Matrix Operations

Matrices also support addition and scalar multiplication, identically to vectors. In addition, they support the following operations:

Transpose
\(A^\T\) denotes the transpose of matrix \(A\), which just switches the rows and columns of \(A\). That is, if \(A \in \Reals^{m \times n}\) and \(B = A^\T\), then \(B \in \Reals^{n \times m}\) and \(b_{ij} = a_{ji}\).
Multiplication

Unlike vectors, two matrices can be multiplied, provided their dimensions align. If \(A \in \Reals^{m \times k}\) and \(B \in \Reals^{k \ times n}\) (so \(A\) has the same number of columns as \(B\) has rows), then the multiplication \(C = A B\) yields a matrix \(C \in \Reals^{m \times n}\) such that:

\[c_{ij} = \sum_{e=1}^{k} a_{ie} b_{ej}\]

This is the same as the inner product: \(c_{ij}\) is the inner product of row \(i\) of \(A\) and column \(j\) of \(B\).

Note that unlike scalar multiplication, matrix multiplication is not commutative (\(A B\) is not necessarily the same as \(B A\), even if the matrices are square so the multiplication is defined). Multplication also interacts with transpose, by reversing the matrices: \((AB)^\T = B^\T A^\T\).
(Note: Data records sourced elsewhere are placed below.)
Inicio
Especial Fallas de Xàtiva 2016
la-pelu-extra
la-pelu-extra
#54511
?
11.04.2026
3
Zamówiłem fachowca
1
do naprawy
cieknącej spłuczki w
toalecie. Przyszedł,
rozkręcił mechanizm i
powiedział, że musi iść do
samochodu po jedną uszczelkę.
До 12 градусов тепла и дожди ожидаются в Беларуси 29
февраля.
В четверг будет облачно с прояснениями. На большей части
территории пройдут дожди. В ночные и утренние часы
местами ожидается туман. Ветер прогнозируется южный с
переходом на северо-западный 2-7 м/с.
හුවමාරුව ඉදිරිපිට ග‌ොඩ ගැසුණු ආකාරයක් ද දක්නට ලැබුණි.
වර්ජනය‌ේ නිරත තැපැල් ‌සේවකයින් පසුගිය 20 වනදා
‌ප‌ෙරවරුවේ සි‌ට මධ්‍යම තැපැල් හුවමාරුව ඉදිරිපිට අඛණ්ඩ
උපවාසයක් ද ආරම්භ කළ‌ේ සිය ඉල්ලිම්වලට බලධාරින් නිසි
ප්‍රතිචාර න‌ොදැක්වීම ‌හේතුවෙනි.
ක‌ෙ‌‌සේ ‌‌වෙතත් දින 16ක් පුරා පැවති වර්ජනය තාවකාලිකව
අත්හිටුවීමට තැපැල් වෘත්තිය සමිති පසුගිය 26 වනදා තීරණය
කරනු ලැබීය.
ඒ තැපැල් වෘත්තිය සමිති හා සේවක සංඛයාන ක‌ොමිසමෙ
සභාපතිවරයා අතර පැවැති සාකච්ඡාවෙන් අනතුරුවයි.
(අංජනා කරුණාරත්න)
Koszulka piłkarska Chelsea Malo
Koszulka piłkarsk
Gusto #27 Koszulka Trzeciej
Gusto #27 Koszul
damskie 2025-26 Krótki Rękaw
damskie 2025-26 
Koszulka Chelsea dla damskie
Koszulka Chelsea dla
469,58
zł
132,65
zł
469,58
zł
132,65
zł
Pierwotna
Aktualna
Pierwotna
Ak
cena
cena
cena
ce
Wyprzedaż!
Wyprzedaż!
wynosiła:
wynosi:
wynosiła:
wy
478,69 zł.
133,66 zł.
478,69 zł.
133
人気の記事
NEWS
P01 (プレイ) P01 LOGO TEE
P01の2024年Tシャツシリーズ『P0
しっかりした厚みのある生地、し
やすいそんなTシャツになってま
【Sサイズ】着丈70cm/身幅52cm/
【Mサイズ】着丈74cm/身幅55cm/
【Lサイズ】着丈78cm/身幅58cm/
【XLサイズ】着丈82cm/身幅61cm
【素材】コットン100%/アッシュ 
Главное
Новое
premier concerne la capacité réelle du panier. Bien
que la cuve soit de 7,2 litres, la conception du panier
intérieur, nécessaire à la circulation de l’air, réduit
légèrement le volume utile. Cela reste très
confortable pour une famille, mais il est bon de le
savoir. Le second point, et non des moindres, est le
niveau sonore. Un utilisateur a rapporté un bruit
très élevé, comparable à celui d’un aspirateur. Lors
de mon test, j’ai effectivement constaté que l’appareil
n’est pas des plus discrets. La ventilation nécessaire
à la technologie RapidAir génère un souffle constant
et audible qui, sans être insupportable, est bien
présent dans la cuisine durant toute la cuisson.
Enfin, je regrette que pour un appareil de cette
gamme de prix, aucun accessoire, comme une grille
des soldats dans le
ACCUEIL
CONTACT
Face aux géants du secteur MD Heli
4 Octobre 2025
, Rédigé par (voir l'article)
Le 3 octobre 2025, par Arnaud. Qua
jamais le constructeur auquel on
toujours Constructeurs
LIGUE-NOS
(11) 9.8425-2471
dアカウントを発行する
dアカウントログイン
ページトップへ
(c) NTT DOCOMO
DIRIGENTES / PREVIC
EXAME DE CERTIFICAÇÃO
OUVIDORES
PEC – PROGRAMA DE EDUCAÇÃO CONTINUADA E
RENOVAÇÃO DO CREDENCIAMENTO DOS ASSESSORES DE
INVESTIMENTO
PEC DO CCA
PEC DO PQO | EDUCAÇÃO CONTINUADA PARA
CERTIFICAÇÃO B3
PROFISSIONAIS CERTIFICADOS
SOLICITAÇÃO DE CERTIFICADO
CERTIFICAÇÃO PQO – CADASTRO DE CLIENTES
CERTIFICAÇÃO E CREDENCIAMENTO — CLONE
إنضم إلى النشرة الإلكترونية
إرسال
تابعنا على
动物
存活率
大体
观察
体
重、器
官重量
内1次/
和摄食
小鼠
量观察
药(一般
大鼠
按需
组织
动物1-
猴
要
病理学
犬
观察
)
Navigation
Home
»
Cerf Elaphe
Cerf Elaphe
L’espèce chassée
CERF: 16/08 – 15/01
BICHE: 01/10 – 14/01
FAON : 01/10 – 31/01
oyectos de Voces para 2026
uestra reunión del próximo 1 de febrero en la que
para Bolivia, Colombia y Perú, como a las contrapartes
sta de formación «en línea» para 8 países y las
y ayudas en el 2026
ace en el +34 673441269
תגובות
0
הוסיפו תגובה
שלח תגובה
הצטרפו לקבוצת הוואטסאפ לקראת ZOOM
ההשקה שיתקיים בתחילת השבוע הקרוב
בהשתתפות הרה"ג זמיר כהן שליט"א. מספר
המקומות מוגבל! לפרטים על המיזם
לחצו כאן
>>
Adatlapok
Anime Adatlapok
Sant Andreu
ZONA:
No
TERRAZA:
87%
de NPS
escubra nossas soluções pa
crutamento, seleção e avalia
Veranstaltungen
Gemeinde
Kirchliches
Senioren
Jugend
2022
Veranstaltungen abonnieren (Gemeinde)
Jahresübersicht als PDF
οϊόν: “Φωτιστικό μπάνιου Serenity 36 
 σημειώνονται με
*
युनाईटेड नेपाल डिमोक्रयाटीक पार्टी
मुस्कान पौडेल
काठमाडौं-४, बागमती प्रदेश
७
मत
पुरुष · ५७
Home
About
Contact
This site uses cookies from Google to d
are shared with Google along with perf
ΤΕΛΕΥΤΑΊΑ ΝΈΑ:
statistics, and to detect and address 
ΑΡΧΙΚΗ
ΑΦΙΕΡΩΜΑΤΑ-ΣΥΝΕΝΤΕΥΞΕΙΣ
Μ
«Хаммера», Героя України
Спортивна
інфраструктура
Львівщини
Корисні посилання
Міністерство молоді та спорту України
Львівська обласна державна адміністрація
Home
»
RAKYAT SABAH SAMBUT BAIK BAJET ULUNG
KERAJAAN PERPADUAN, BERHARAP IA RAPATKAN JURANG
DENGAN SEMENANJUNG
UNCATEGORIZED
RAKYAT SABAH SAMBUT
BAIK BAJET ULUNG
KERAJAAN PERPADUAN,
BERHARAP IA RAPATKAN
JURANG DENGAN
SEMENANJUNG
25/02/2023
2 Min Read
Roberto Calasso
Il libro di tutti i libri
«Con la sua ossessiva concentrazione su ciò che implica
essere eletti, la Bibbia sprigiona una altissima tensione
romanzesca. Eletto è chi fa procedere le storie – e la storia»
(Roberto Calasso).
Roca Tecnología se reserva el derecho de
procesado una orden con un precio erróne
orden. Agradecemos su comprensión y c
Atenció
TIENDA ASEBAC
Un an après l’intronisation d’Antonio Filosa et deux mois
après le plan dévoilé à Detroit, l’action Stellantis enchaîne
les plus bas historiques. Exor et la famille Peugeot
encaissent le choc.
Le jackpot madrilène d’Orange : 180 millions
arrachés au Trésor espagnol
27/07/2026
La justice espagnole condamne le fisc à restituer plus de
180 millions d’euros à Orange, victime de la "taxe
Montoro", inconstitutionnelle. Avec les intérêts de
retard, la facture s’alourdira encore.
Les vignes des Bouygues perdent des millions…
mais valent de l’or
Matrix-vector multiplication

You can also multiply a matrix by a vector. If \(A \in \Reals^{m \times n}\) and \(\mathbf{x} \in \Reals^n\), then the multiplication \(\mathbf{y} = A \mathbf{x}\) is defined, and the result is the same as multiplying \(A\) by a matrix with a single column \(\mathbf{x}\) (\(y_j = \sum_i a_{ij} x_j\)).

If \(A \in \Reals^{m \times n}\) and \(\mathbf{x} \in \Reals^m\) (the vector matches the number of rows), then instead you can pre-multiply the vector by the matrix, as in \(\mathbf{y} = \mathbf{x} A\)\(\mathbf{y} \in \Reals^m\), and \(y_{ij} = \sum_j x_i a_{ij}\).

Matrix inversion

The matrix inverse \(A^{-1}\) is a matrix such that \(A^{-1}A = \mathbb{1}\). Not all matrices have inverses; if the inverse of a matrix \(A\) exists, then \(A\) is called invertible, and if no inverse exists then it is singular.

While linear algebra packages include routines to compute matrix inverses, we very rarely use them. The primary use for a matrix inverse is to solve a system of equations, and there are usually betters ways to solve the system (see Linear Systems).

Frobenius norm
The Frobenius norm of a matrix, denoted \(\|A\|_F\), is the matrix version of the L₂ norm: the square root of the sum of the squares. Its square \(\|A\|_F^2 = \sum_i \sum_j a_{ij}^2\).